The US central bank is set to release a policy update on May 3 after its meeting. Zandi and others have called for policymakers to hold borrowing costs at their current level to help support the US economy.
But two-thirds of traders expect the central bank to stick to its anti-inflation mission and raise interest rates by another 25 basis points, going by the CME Group's Fedwatch tool.
Zandi warned that if the Fed carried on raising rates it risked "overtightening" — that is, its efforts to bring inflation down to its 2% target level could take too much momentum out of an already slowing economy.
"I think the risks are increasingly on the side of overtightening — that the misstep here isn't the Fed not raising rates enough to quell wage and price pressures, but overtightening and raising rates too much, undermining economic growth," he told CNBC.
"This is the right time to just take a pause, take a look around," Zandi added. "If I'm wrong and the economy remains stronger and inflation more persistent, the bank can start raising rates again later in the year."
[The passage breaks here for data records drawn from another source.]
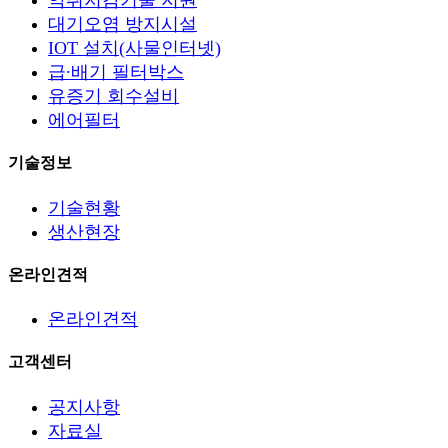
악취저감기술 지원
대기오염 방지시설
IOT 설치(사물인터넷)
급∙배기 필터박스
유증기 회수설비
에어필터
기술정보
기술현황
생산현장
온라인견적
온라인견적
고객센터
공지사항
자료실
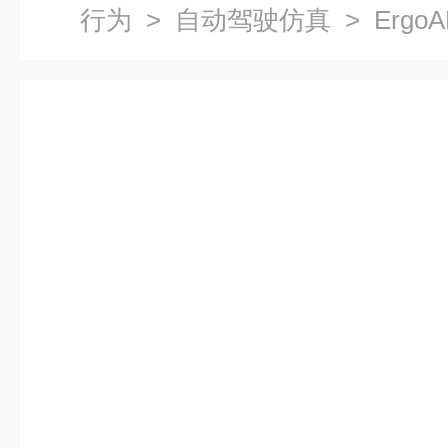
行为
>
自动驾驶仿真
> Erg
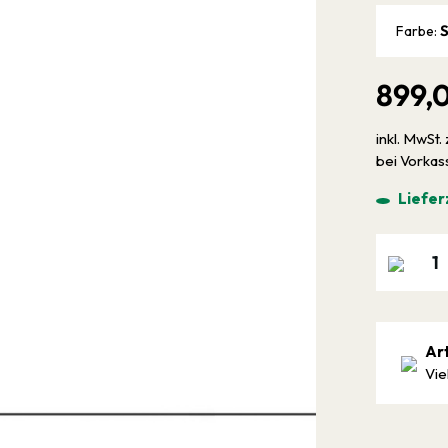
Farbe:
899,
inkl. MwSt. 
bei Vorka
Liefer
Ar
Vie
A pause in the Fed's tightening campaign would likely be bullish for stocks. That's because listed companies can borrow at a fixed rate when interest rates stop rising, and that can boost the future cashflows that go into their valuations.
BlackRock's Rick Rieder also believes Friday's jobs numbers have set the stage for the Fed to ease up.
"Presumably, this will also see a cessation of Fed policy rate hikes after one more possible hike at the May meeting, although it's also possible the Fed is done already," the CIO for global fixed income told Reuters on Monday.
"Hopefully … markets can look forward to a more relaxed Fed from here."